Write out the Habakkuk sermon passage from "God’s answer was" to "them into exile.", changing "meteoric" to "rapid".

**SOURCE EXTRACT**
=====

God’s answer was to point Habakkuk to the meteoric rise of the Babylonian empire, the rising world super power, in the seventh century BC. The answer was that God was going to use the Babylonians to discipline Judah, and take them into exile.


Habakkuk accepts that for a righteous God injustice means judgement, but he again complains, how could a righteous God use such a violent and arrogant people, like the Babylonians. Is this greater evil really going to triumph?


That’s where we had left Habakkuk… on the rampart… Taking watch, but his eyes were not scanning the horizon for the enemy’s advance, rather he looked to God for God’s answer and God’s action. That is the cliff hanger…


In the reading we had today, God answers Habakkuk’s complaint. God tells Habakkuk to write down a lament, a funeral dirge, in our culture it maybe something we equate with the bagpipes or a kuia’s cry at a tangi. This one is a series of five woes. But in this lament is the seedbed of hope. God says to Habakkuk… ‘the righteous will live by his faithfulness’ trusting in God who keep his promises… Faith is the way to go in the face of a whole lot of woe.


Now the Babylonians would have been used to hearing laments as they broke into cities and violently subdued and abused its peoples. The book of Lamentations in the bible is a collection of laments about the fall of Jerusalem. What makes the lament in Habakkuk so different is that it is a lament for the Babylonian empire. It’s a lament for the captive people to sing, in verse five we read that it is a taunt, full of ridicule and scron. It is biting political satire. It’s powerfully subversive, and turns Babylon’s victims into hopeful survivors. 


The passage starts with the Lord replying to Habakkuk. What had been a personal dialogue Habakkuk is told to make public. He is being given a revelation that will come to pass at the appointed time. Habakkuk is told to write it on tablets, so it can be taken by a herald to all the peoples under Babylon’s heel. Writing on tablets was the Babylonian way of communicating their decrees and royal commands, but right off the bat we see that Israel’s God is letting people know who is sovereign and in charge of history. It is his decree that will come to pass in his timing.

God then liken the Babylonian emperor to a drunk. Puffed up and full of themselves. Maybe you’ve been accosted some time by someone who had had a little to much to drink and it emboldens them, they get a bit aggressive…in fact Babylon is likened to an alcoholic who is addicted to power and military conquest and just can’t seem to get enough. Bu they are not in control and we all know that will lead to their downfall.

=====

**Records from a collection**
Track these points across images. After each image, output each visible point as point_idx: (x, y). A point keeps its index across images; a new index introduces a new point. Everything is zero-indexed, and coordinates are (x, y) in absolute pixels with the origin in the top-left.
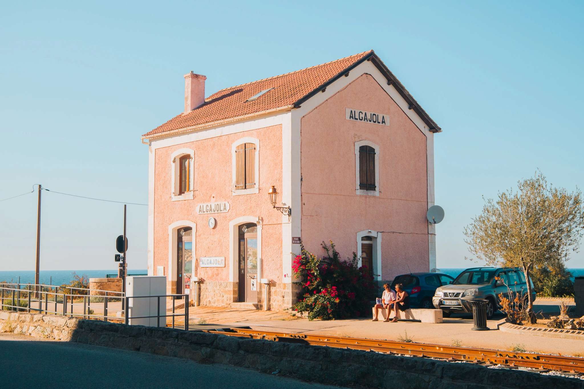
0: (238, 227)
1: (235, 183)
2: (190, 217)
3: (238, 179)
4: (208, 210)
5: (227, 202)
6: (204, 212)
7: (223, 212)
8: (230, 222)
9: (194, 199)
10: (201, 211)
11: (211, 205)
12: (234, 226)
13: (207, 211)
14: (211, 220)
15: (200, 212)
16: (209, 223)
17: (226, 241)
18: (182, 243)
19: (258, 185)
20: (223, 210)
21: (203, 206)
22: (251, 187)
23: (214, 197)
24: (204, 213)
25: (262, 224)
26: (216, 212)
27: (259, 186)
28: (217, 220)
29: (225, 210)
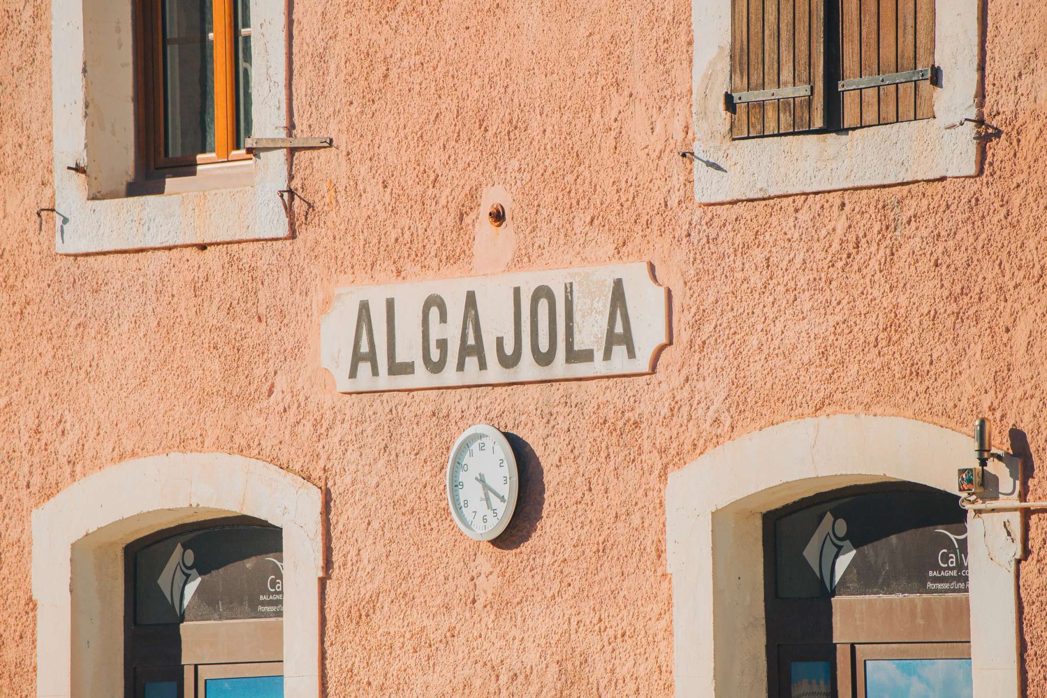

=====

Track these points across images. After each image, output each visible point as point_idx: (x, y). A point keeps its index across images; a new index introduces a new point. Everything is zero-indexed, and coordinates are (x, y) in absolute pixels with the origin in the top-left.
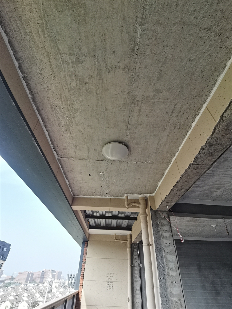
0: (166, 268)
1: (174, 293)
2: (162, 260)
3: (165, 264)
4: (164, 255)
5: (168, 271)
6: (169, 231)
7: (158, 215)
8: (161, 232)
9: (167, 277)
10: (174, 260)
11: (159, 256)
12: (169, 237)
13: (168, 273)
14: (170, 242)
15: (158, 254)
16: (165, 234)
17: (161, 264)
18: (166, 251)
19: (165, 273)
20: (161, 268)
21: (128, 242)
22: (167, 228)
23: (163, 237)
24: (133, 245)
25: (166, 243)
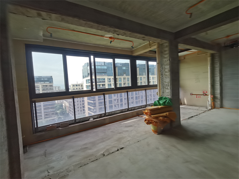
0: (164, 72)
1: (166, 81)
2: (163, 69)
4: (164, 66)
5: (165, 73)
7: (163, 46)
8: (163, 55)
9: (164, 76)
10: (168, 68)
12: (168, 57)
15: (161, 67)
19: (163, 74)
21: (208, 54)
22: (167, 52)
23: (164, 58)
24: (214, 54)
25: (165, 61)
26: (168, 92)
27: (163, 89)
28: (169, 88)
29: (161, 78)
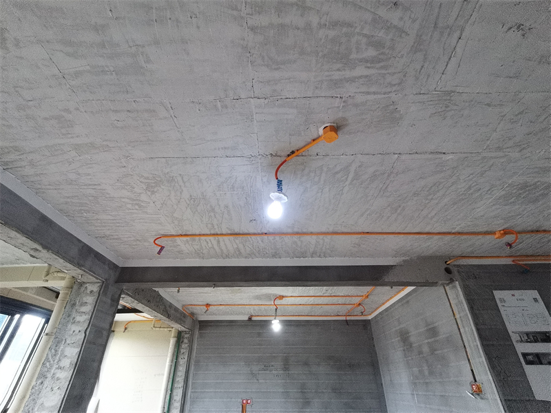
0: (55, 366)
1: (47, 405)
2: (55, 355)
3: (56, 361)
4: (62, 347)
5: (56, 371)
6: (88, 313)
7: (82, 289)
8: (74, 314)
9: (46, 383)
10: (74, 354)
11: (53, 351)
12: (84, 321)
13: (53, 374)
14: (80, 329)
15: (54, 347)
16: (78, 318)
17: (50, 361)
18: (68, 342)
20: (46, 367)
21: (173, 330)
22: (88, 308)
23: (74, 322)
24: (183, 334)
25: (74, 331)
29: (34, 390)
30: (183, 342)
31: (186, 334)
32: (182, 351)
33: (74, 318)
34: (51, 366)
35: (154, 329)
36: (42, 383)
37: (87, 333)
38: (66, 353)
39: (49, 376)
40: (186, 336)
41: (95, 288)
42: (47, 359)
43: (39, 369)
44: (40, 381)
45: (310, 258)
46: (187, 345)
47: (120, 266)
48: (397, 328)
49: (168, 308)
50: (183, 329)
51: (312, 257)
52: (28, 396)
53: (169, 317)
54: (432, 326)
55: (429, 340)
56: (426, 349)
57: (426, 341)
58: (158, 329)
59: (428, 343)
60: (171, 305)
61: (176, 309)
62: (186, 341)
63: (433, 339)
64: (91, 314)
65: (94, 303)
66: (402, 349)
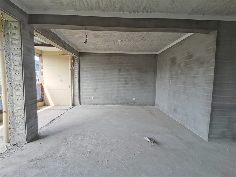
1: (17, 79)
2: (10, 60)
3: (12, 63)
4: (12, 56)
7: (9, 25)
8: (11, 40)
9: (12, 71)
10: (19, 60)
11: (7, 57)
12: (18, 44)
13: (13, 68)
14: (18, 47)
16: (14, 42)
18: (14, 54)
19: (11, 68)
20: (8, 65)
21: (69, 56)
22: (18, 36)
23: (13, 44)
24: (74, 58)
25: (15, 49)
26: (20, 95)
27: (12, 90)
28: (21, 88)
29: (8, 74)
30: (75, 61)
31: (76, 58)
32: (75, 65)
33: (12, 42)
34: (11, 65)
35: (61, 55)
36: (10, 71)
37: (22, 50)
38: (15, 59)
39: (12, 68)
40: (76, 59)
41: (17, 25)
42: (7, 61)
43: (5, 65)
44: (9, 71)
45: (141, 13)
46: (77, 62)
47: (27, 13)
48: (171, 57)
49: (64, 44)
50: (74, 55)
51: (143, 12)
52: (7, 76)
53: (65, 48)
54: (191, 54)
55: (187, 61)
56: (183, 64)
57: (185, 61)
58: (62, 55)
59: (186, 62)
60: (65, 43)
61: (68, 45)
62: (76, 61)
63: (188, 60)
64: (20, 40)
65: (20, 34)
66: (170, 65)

=====

**THE COMPLETED TASK**
God’s answer was to point Habakkuk to the rapid rise of the Babylonian empire, the rising world super power, in the seventh century BC. The answer was that God was going to use the Babylonians to discipline Judah, and take them into exile.